Forces And Friction Flashcards
Find the component of each force in the x-direction
( Diagram shows the x-axis and y-axis directions )
( The 100 N force is in the 3rd quadrat pointing downwards )
( The arrow is 18 degrees from the negative y-axis line )
- ( To work out the force in the x-direction, we find out the value of the magnitude on the x-axis )
- ( Using trigonometry )
- 90 - 18 = 72
- ( The arrow is 72 degrees from the negative x-axis direction )

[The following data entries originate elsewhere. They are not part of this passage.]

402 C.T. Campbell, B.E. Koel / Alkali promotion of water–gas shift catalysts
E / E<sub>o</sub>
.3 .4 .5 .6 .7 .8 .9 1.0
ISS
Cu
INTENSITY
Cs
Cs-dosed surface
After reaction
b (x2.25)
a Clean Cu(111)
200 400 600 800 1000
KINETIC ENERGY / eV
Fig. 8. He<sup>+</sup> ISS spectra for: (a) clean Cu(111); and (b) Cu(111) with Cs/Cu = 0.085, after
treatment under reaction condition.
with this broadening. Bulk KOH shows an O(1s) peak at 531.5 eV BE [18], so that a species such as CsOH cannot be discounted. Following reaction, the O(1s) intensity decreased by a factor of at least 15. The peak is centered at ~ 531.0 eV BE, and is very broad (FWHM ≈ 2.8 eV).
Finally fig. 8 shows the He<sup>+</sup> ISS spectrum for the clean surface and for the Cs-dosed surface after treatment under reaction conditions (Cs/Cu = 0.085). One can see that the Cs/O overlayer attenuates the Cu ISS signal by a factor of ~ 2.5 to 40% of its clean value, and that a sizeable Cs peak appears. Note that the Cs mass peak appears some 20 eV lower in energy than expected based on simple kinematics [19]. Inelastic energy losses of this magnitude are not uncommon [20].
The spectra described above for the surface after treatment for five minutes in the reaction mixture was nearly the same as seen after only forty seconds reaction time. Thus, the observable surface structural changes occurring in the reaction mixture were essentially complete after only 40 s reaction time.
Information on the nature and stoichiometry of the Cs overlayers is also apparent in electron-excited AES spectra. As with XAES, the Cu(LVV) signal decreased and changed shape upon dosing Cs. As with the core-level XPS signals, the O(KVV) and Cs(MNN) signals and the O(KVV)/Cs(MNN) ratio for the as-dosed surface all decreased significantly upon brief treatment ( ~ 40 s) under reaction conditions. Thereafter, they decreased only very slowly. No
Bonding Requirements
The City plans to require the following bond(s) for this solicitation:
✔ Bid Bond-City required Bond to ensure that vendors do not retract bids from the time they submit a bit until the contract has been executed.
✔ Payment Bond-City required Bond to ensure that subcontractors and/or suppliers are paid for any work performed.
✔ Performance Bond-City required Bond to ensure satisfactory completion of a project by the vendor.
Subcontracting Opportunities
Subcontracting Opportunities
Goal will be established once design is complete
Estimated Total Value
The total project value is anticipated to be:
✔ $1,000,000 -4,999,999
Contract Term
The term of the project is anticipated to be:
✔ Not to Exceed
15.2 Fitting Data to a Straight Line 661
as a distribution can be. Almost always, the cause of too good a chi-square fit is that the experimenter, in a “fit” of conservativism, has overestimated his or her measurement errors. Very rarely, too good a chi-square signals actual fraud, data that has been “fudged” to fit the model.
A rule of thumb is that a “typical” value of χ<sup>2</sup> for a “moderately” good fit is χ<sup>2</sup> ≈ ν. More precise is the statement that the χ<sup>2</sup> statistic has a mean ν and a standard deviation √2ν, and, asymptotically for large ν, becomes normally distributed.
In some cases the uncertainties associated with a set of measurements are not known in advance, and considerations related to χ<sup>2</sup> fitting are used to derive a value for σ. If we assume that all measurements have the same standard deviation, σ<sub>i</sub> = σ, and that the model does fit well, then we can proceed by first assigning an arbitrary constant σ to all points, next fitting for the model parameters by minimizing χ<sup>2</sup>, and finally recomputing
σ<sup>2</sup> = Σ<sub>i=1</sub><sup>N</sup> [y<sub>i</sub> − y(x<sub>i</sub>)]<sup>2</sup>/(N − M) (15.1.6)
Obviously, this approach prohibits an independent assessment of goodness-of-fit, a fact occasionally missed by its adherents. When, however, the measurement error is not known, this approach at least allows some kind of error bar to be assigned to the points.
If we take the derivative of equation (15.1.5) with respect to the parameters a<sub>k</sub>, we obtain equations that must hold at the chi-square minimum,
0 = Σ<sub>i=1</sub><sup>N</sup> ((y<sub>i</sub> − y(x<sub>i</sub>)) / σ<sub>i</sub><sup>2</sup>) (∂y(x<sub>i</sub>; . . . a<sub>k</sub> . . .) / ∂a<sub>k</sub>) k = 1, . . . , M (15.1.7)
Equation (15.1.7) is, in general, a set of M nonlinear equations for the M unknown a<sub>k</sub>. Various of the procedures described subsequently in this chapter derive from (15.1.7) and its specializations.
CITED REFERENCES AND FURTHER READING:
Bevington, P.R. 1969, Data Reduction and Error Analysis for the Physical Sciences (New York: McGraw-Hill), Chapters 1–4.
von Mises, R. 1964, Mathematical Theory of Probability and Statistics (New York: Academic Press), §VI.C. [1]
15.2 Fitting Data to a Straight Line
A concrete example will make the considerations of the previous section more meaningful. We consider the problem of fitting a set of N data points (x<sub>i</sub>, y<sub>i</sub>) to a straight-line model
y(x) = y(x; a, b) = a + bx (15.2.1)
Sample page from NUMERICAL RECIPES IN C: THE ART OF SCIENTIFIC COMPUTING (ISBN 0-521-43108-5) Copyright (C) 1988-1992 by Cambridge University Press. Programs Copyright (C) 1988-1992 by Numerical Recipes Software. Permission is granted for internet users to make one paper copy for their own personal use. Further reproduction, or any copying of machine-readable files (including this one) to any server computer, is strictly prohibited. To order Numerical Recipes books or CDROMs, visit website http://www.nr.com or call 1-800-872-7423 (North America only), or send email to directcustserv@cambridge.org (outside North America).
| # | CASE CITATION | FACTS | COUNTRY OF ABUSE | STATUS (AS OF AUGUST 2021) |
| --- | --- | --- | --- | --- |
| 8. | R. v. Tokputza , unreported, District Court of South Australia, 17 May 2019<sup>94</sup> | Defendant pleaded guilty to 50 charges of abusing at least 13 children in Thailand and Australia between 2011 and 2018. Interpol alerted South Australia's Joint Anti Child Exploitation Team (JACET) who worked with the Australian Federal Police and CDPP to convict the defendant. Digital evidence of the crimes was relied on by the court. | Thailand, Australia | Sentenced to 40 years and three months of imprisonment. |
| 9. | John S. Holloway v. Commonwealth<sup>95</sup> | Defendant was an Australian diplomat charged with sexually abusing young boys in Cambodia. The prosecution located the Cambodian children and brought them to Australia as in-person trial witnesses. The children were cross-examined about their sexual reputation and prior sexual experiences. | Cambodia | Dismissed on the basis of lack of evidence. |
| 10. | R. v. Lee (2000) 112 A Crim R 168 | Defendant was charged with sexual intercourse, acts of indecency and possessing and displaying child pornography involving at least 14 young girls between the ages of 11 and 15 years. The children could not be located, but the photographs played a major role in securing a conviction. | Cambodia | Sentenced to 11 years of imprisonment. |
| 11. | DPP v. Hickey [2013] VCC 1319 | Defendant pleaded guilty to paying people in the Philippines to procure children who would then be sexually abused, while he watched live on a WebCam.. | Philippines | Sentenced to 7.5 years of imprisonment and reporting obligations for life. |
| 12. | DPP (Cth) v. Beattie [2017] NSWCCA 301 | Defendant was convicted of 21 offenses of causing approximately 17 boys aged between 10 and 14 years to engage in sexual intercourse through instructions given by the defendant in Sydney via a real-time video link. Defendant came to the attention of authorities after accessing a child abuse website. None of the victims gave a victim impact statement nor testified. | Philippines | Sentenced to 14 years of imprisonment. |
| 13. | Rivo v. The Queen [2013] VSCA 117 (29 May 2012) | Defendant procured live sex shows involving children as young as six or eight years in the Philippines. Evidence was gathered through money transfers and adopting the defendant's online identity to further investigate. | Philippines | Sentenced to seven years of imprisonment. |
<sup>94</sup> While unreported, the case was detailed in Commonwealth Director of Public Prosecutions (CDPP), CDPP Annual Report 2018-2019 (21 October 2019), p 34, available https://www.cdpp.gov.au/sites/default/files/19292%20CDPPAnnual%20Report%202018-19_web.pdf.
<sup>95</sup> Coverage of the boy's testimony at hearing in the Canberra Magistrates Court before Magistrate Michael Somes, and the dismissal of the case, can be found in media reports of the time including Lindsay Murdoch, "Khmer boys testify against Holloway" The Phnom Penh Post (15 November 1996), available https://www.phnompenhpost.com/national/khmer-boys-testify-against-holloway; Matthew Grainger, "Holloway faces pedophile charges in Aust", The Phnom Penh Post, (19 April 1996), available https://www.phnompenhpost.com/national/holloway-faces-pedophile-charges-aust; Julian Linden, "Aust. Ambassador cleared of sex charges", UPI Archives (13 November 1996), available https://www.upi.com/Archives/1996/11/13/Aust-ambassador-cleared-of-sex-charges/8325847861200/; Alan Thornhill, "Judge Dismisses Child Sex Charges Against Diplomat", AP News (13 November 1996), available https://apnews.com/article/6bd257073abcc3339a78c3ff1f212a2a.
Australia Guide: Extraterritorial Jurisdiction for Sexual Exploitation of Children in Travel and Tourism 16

- ( We form a triangle against the arrow, the 100 N becomes the hypotenuse and the x-axis is the adjacent )
- A = 100 x cos( 72 )
- A = 30.90169944
- A = - 30.90 N
- ( The adjacent was initially negative because the magnitude was in the negative direction of x )
Find the component of each force in the y-direction
( Diagram shows the x-axis and y-axis directions )
( The 100 N force is in the 3rd quadrat pointing downwards )
( The arrow is 18 degrees from the negative y-axis line )
- ( The 100 N arrow is 18 degrees from the negative y-axis )
- ( Which makes the y-axis the adjacent and the 100N arrow the hypotenuse )
- A = 100 x cos( 18 )
- A = 95.10565163
- A = - 95.10 N
Hence write each force in the form pi + qj where i and j are the unit vectors in the x and y directions respectively.
( Magnitude in x-direction = - 30.90 )
( Magnitude in y-direction = - 95.10 )
- ( - 30.90 i - 95.10 j ) N
Find the magnitude and direction of the resultant force acting on each of the particles shown below.
( The diagram shows the x-axis )
( There are two forces acting on the particle, away from the x-axis )
( The arrow going towards the left has a force of 25 N and is 50 degrees from the x-axis )
( The arrow going towards the right has a force of 35 N and is 30 degrees from the x-axis )
( We labeled the angle from R N to the x-axis, k )
- ( In this question, you must show a resultant force on the particle from the two forces acting on it )
- ( The resultant force will be closer the the arrow holding a greater degrees from the axis )
- ( Next you move either the 35 N or 25 N arrow to the corresponding arrow, passing the resultant force arrow, making sure that it’s parallel to the original line )
- ( In this case, I moved the 35 N arrow to the 25 N arrow )
- ( You will be able to identify that a “ C “ shape has been made with the arrows )
- ( We know that angles within the “ C “ shape add up to 180 degrees )
- ( One of the angles within the “ C “ is 100 degrees, so the other is 80 degrees )
- ( Using the forces 25 N, the new 35 N and R N, we form a right angles triangle, which contains the 80 degrees )
- ( Label the angle on R N, theta )
- ( We use the cosine rule to find R )
- R^2 = ( 25 )^2 + ( 35 )^2 - 2( 25 ) ( 35 ) cos ( 80 )
- R^2 = 1546.115689
- R = 39.32067763
- ( To find out the degrees of R N from the x-axis ( k ), we need to find theta )
- ( We use the sine rule to find theta )
- sin( theta ) / 35 = sin( 80 ) / 39.32…
- Theta = sin^-1 ( 35 x sin( 80 ) / 39.32… )
- Theta = 61.23419385
- 180 - ( 61.2… + 50 ) = k
- k = 68.76580615
- k = 68.77 degrees
- Magnitude = 39.32 N
- Direction of resultant force = 68.77 degrees